DATASET RECORDS:

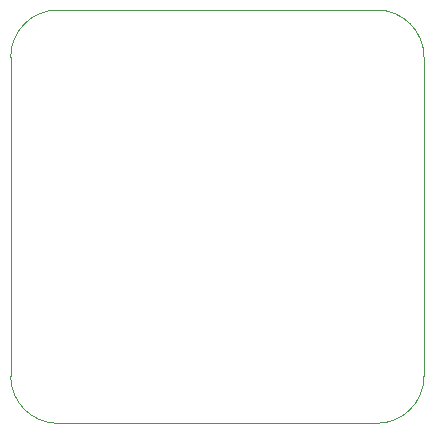
<source format=gm1>
G04 #@! TF.GenerationSoftware,KiCad,Pcbnew,9.0.3*
G04 #@! TF.CreationDate,2025-08-26T17:56:25-07:00*
G04 #@! TF.ProjectId,i2c_breakout,6932635f-6272-4656-916b-6f75742e6b69,v1.0.0*
G04 #@! TF.SameCoordinates,Original*
G04 #@! TF.FileFunction,Profile,NP*
%FSLAX45Y45*%
G04 Gerber Fmt 4.5, Leading zero omitted, Abs format (unit mm)*
G04 Created by KiCad (PCBNEW 9.0.3) date 2025-08-26 17:56:25*
%MOMM*%
%LPD*%
G01*
G04 APERTURE LIST*
G04 #@! TA.AperFunction,Profile*
%ADD10C,0.050000*%
G04 #@! TD*
G04 APERTURE END LIST*
D10*
X12700000Y-8300000D02*
G75*
G02*
X12300000Y-7900000I0J400000D01*
G01*
X15400000Y-8300000D02*
X12700000Y-8300000D01*
X12300000Y-7900000D02*
X12300000Y-5200000D01*
X15400000Y-4800000D02*
G75*
G02*
X15800000Y-5200000I0J-400000D01*
G01*
X12700000Y-4800000D02*
X15400000Y-4800000D01*
X12300000Y-5200000D02*
G75*
G02*
X12700000Y-4800000I400000J0D01*
G01*
X15800000Y-5200000D02*
X15800000Y-7900000D01*
X15800000Y-7900000D02*
G75*
G02*
X15400000Y-8300000I-400000J0D01*
G01*
M02*

</source>
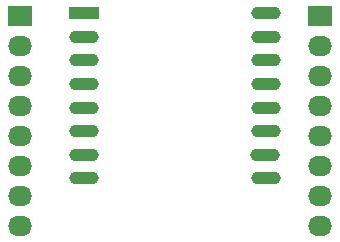
<source format=gbr>
G04 #@! TF.FileFunction,Copper,L1,Top,Signal*
%FSLAX46Y46*%
G04 Gerber Fmt 4.6, Leading zero omitted, Abs format (unit mm)*
G04 Created by KiCad (PCBNEW 4.0.2-stable) date 08/04/2016 14:29:52*
%MOMM*%
G01*
G04 APERTURE LIST*
%ADD10C,0.100000*%
%ADD11R,2.500000X1.100000*%
%ADD12O,2.500000X1.100000*%
%ADD13R,2.032000X1.727200*%
%ADD14O,2.032000X1.727200*%
G04 APERTURE END LIST*
D10*
D11*
X188276000Y-111252000D03*
D12*
X188276000Y-113252000D03*
X188276000Y-115252000D03*
X188276000Y-117252000D03*
X188276000Y-119252000D03*
X188276000Y-121252000D03*
X188276000Y-123252000D03*
X188276000Y-125252000D03*
X203676000Y-125252000D03*
X203576000Y-123252000D03*
X203676000Y-121252000D03*
X203676000Y-119252000D03*
X203676000Y-117252000D03*
X203676000Y-115252000D03*
X203676000Y-113252000D03*
X203676000Y-111252000D03*
D13*
X182880000Y-111506000D03*
D14*
X182880000Y-114046000D03*
X182880000Y-116586000D03*
X182880000Y-119126000D03*
X182880000Y-121666000D03*
X182880000Y-124206000D03*
X182880000Y-126746000D03*
X182880000Y-129286000D03*
D13*
X208280000Y-111506000D03*
D14*
X208280000Y-114046000D03*
X208280000Y-116586000D03*
X208280000Y-119126000D03*
X208280000Y-121666000D03*
X208280000Y-124206000D03*
X208280000Y-126746000D03*
X208280000Y-129286000D03*
M02*

</source>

WORK TASK: Among the lines of the material above, count those that include "zero" and report that number alone.

ANSWER TO THIS TASK: 2